## [PAGE EXCERPT]
[postgis-users] How to handle tiled rasters?

Fri Jan 7 07:06:13 PST 2011

Stefan,

I'm back from vacation and I think I owe you some explanations/justifications...

>The most important (conceptually motivated) features I'm after are
>1. Keeping the user away from performance decisions as long as
>possible (thus e.g. the "tiled/not tiled" field in metadata).

>2. Being able to express the fact that the modeled coverage is
>overlapping or not.

Please explain me what performance gain an application does by knowing that a set of tile are regularly tiled or not. I have been asking for this since a while and nobody ever dare to explain me.

For me a GIS application has two choices:

1) Display many rasters independently. Many raster = many layer = many themes = many symbologies (even if the theme and the symbology are generally the same). In this case what an application wants to do is to query all the tiles (or rasters) forming one raster, display them as a single image and do the same for each image.

## [DATASET EXCERPTS]
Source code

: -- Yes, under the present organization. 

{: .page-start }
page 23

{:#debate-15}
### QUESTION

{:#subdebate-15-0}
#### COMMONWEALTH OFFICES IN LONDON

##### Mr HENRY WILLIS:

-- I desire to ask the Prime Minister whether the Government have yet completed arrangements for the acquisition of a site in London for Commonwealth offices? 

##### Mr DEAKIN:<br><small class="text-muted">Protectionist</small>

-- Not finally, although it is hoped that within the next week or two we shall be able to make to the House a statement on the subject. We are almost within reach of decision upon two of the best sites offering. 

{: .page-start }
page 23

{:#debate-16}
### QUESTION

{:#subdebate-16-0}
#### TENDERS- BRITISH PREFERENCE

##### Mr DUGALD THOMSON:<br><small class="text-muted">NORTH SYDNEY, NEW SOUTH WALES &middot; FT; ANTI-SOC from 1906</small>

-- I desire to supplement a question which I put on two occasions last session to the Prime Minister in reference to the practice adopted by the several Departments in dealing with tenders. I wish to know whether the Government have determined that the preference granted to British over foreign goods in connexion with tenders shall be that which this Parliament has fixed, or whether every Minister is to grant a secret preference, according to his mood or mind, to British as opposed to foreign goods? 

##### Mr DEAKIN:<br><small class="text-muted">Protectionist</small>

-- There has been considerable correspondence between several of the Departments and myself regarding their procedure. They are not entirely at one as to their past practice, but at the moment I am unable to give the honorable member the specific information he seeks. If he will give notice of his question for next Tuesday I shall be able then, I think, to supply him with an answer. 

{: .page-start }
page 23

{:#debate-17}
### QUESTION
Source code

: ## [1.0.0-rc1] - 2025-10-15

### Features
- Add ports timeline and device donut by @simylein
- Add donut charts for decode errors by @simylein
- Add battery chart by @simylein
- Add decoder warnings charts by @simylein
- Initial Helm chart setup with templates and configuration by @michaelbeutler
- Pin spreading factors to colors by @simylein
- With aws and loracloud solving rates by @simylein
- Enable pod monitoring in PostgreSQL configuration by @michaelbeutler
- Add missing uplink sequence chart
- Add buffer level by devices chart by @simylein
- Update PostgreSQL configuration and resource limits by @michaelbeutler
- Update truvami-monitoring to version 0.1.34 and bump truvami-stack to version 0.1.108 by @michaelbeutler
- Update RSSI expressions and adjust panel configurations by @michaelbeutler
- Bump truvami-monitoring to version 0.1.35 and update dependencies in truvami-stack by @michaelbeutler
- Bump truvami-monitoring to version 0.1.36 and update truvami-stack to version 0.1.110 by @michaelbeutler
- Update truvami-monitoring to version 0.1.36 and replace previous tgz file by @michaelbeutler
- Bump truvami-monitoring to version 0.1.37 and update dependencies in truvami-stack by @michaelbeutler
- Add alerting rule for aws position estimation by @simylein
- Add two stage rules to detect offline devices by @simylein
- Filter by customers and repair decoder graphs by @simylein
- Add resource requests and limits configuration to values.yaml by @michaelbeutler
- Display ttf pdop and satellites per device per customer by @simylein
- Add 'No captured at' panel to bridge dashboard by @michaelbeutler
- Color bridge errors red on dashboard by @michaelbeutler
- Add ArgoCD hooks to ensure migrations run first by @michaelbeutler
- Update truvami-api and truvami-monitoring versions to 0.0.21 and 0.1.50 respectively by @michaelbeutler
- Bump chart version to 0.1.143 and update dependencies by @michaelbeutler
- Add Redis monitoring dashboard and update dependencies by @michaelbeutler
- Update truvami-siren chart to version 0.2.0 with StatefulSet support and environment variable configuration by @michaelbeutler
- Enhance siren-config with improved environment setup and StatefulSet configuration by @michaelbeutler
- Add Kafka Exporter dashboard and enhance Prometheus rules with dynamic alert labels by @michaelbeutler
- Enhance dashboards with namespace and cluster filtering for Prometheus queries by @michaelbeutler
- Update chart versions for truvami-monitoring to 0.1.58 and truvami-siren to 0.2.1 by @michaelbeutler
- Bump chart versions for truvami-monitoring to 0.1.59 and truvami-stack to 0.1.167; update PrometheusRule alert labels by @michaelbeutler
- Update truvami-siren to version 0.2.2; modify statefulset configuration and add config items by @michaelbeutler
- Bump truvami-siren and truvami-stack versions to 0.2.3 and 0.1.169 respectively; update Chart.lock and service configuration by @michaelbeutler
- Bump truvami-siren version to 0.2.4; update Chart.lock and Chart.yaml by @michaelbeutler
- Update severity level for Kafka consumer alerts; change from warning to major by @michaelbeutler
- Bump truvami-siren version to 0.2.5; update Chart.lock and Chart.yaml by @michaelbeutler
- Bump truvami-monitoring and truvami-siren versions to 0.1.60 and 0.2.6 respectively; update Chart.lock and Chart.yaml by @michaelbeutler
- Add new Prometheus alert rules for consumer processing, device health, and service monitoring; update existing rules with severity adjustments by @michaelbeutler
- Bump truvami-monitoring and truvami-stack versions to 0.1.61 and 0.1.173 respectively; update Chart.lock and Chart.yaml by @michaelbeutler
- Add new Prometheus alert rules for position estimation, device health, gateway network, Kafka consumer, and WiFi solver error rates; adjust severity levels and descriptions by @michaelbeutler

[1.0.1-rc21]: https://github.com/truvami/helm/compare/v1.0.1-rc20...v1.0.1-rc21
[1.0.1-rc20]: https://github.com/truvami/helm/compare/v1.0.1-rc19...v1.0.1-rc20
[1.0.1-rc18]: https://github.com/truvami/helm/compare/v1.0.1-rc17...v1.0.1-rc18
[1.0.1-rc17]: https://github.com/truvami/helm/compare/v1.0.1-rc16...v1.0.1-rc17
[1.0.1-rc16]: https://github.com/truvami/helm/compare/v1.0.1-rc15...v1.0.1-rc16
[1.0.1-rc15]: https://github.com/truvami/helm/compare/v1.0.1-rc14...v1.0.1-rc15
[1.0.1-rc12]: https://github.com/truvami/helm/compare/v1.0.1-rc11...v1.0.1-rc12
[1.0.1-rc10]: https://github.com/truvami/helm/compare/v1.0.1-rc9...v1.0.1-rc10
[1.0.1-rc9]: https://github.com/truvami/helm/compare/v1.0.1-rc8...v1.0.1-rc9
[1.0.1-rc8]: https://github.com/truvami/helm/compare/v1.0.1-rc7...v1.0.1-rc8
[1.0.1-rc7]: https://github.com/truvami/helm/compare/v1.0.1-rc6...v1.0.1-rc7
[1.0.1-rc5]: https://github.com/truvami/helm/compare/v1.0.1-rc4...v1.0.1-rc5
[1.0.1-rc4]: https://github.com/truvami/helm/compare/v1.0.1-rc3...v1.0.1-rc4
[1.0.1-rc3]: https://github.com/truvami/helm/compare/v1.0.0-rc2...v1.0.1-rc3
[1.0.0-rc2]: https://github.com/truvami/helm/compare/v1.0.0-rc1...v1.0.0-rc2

## [STUDY QUESTIONS]
[a] In the tiled-rasters post, how many choices does the writer say a GIS application has?
[b] Repeat the stretch from "I'm back from" through "field in metadata)." in the tiled-rasters post, swapping "vacation" for "holiday".

## [TASK ANSWERS]
[a] Two.

[b]
I'm back from holiday and I think I owe you some explanations/justifications...

>The most important (conceptually motivated) features I'm after are
>1. Keeping the user away from performance decisions as long as
>possible (thus e.g. the "tiled/not tiled" field in metadata).